So, performance is iffy. Density for density sake doesn’t matter since clusters are power limited.
At the end of the day it's all about performance per dollar/TCO, too, not just raw perf. A standardized benchmark helps to evaluate that.
My guess is that they neglected the software component (hardware guys always disdain software) and have to bend over backwards to get their hardware to run specific models (and only those specific models) well. Or potentially common models don't run well because their cross-chip interconnect is too slow.
Artificial analysis does good API provider inference benchmarking and has evaluated Cerebras, Groq, Sambanova, the many Nvidia-based solutions, etc. IMO it makes way more sense to benchmark actual usable end points rather than submit closed and modified implementations to mlcommons. Graphcore had the fastest BERT submission at one point (when BERT was relevant lol) and it didn't really move the needle at all.
Without optimized implementations their performance will look like shit, even if their chip were years ahead of the competition.
Building efficient implementations with an immature ecosystem and toolchain doesn't sound like a good time. But yeah, huge red flag. If they can't get their chip to perform there's no hope for customers.
“nvidia’s chip is better than yours. If you can’t make your software run well on nvidia’s chip, you have no hope of making it run well on your chip, least of all the first version of your chip.”
That’s why tinycorp is betting on a simple ML framework (tinygrad, which they develop and make available open source) whose promise is, due to the few operations needed by the framework: it’ll be very easy to get this software to run on a (eg your) new chip and then you can run ML workloads.
I’m not a (real) expert in the field but find the reasoning compelling. And it might be a good explanation for the competition for nvidia existing in hardware, but seemingly not in reality (ie including software that does something with it).

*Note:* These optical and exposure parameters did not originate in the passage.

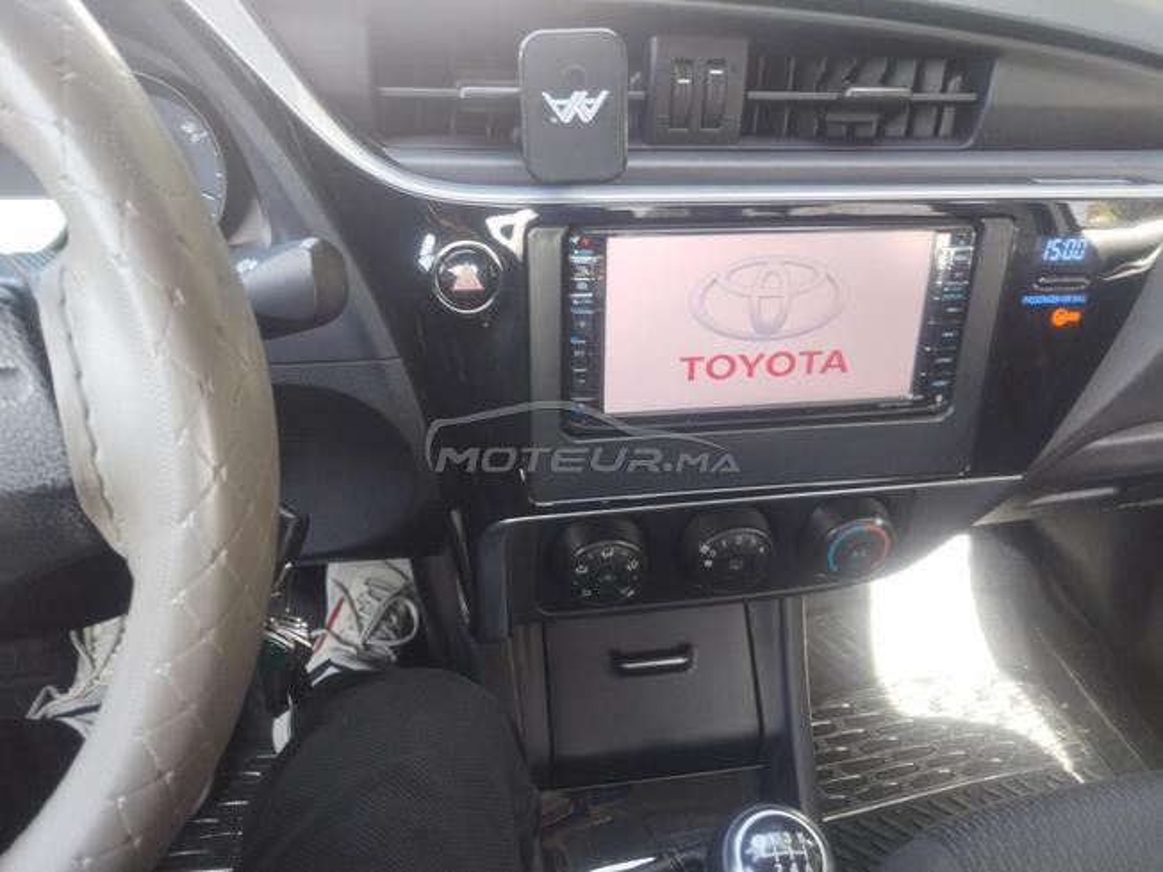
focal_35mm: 26
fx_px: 874
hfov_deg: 67.3
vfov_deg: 53.1
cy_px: 436
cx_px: 582
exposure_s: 1/50
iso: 181
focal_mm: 4.75
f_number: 1.8
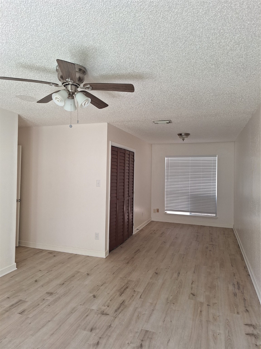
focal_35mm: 23
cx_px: 130
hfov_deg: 58.9
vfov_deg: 73.9
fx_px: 231
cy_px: 174
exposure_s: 1/60
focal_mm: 5.54
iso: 64
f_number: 1.8
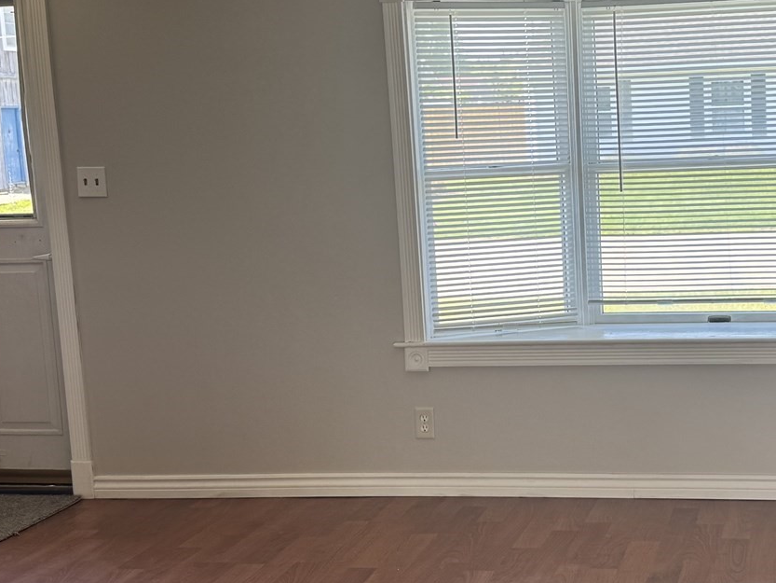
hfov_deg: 31.9
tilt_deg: -8.1
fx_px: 1323
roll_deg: +1.5
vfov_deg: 24.8
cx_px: 612
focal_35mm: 59
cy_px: 278
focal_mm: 6.76
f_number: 1.78
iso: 64
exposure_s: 1/120
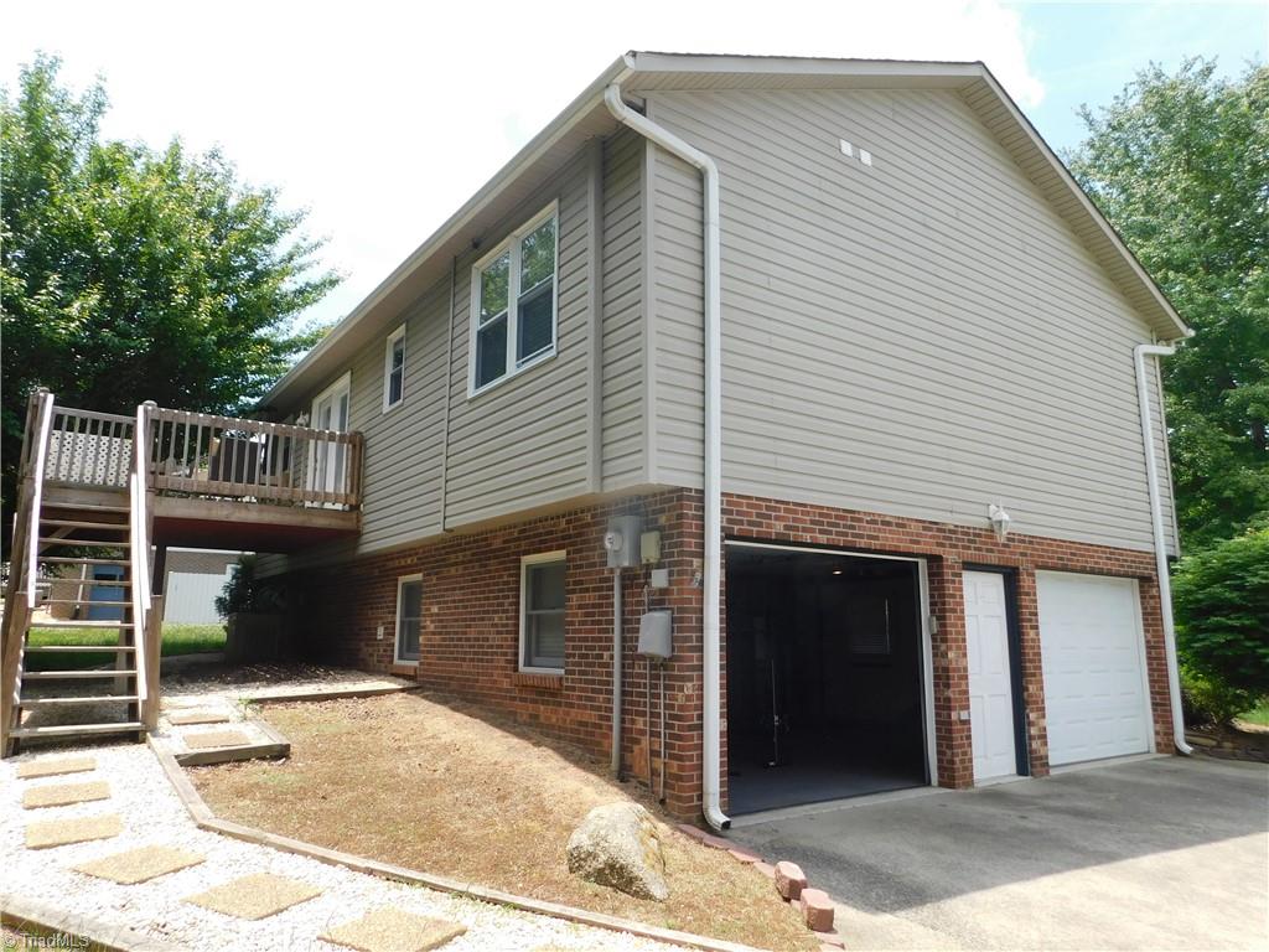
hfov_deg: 73.9
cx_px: 634
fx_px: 843
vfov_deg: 58.9
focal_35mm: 23
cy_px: 476
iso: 125
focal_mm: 4
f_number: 3
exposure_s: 1/800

This sounds easy in theory, but in reality, based on current models, the implementations are often tuned to make them work fast on the chip. As an engineer in the ML compiler space, I think this idea of just using small primitives, which comes from the compiler / bytecode world, is not going to yield acceptable performance.
I would love to try some of the stuff I do with CUDA on AMD hardware to get some first-hand experience, but it's a though sell: They are not as widely available to rent and telling my boss to order a few GPUs, so we can inspect that potential mess for ourselves is not convincing either.